Vanga appears equally comfortable moving between photography, video, painting and installation in order to satisfy the conceptual demands of a given work. Accomplished at seducing the viewer into participating in her games, and adept at the pedagogical art of eliciting a systematic series of responses necessary for the psychological breaking down and reconstruction of the viewer's perception of identity, fact and fiction, Vanga is an artist whose practice challenges us to our very core, for ultimately she is asking us to reconsider what we believe to be true, and what we know to be real.
Janieta Eyre lives and works in Canada
Tessa Farmer lives and works in the United Kingdom.
Tami Ichino, born in Japan, lives and works in Switzerland.
Gabriela Vanga, born in Romania, lives and works in France.
Jane Neal
Art critic and curator Jane Neal writes regularly for a wide variety of international arts publications including Art Review, Modern Painters, Contemporary, Flash Art, Art in America, the Saatchi On-line Magazine and the British National Newspaper, The Independent on Sunday.
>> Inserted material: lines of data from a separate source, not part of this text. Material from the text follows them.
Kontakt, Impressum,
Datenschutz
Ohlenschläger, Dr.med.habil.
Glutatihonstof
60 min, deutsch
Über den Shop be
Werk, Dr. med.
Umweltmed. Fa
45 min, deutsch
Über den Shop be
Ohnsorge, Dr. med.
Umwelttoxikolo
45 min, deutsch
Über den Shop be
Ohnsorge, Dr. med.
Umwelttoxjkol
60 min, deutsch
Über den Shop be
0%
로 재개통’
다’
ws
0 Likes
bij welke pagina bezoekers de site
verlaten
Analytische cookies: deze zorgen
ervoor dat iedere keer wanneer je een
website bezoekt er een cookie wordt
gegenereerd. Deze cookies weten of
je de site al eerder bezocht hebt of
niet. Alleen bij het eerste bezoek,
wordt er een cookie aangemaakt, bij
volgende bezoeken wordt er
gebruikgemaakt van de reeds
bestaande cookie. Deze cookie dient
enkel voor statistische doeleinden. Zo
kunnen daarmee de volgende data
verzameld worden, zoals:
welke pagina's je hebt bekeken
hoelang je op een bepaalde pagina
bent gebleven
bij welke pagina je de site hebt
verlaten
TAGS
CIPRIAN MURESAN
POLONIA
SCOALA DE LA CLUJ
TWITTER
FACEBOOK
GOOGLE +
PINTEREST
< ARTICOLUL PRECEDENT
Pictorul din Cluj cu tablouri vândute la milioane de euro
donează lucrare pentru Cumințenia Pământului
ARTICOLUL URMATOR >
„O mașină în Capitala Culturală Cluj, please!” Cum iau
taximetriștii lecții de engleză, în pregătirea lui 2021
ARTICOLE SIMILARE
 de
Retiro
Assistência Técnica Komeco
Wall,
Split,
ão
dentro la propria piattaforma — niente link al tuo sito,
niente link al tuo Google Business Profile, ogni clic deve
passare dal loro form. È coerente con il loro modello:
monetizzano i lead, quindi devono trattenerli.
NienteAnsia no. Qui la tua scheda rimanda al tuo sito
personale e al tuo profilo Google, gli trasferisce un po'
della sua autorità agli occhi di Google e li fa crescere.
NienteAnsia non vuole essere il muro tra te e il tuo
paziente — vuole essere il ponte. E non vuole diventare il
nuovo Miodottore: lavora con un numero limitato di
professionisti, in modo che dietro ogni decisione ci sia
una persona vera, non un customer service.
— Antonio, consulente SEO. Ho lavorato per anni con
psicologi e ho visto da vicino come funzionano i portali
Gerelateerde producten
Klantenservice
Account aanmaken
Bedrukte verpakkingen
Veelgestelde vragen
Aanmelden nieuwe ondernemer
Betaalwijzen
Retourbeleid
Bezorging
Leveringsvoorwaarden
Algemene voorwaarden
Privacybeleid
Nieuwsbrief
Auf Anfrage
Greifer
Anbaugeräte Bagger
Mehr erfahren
She contributes to gallery publications in the form of catalogue essays and recently completed a text on Marcel Dzama for the programme of this year's prestigious Glyndebourne festival opera.
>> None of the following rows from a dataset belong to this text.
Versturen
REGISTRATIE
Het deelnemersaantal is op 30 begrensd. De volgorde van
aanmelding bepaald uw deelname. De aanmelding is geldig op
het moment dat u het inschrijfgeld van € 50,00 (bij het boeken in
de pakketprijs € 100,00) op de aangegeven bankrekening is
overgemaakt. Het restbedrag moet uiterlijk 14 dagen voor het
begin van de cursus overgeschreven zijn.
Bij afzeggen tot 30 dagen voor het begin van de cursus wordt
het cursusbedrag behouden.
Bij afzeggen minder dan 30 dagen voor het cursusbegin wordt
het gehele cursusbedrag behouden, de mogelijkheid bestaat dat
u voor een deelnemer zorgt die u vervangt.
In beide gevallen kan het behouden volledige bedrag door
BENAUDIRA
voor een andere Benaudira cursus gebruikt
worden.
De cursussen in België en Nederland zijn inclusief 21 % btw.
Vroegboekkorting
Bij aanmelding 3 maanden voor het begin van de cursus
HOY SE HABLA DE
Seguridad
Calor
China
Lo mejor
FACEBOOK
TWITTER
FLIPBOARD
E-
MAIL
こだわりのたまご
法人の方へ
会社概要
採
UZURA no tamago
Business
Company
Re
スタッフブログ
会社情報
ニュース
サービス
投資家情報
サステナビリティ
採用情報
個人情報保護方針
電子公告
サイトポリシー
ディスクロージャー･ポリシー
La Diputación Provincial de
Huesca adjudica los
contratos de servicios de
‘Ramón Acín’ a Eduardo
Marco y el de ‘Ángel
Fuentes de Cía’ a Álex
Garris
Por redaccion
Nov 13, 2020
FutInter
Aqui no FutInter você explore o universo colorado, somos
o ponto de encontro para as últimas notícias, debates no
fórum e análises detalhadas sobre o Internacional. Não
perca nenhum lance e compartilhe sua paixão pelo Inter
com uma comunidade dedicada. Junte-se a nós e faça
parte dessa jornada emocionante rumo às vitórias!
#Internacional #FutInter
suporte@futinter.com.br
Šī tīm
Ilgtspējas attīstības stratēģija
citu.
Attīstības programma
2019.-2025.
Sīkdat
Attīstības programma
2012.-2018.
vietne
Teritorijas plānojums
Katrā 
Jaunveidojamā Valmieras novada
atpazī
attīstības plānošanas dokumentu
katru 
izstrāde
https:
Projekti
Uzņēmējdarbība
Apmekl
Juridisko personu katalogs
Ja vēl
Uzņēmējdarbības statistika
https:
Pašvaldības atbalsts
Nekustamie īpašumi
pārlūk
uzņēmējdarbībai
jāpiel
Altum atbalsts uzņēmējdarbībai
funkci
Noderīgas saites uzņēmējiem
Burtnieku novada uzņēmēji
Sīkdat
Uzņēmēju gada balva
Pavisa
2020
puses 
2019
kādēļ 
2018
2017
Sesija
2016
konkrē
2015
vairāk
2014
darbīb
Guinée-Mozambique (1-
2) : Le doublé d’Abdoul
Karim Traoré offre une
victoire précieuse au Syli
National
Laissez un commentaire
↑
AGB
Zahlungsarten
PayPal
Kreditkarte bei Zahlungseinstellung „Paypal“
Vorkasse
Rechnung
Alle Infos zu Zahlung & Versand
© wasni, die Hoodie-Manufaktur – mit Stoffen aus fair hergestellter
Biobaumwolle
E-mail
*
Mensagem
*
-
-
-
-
Her most recent curatorial projects include 'Cluj Connection' a show of seven young artists from Cluj-Napoca, Transylvania, Romania for Haunch of Venison, Zurich (24 November 2006 - 20 Jan 2007), 'Across the Trees: New Romanian Art Now for David Nolan Gallery, New York (23 Feb - 21 April 2007 and 'Eastern European Painting Now' for Lora Reynolds' Gallery, Austin, Texas (31 March - 5 May).
In addition to her writing and curating, Neal teaches 'British Art Post 1980' to students on the Stanford House Programme at Oxford University. She recently delivered a lecture entitled: 'Moving East: Why the art world is looking beyond its western capitals' to MFA students at the University of Southern California.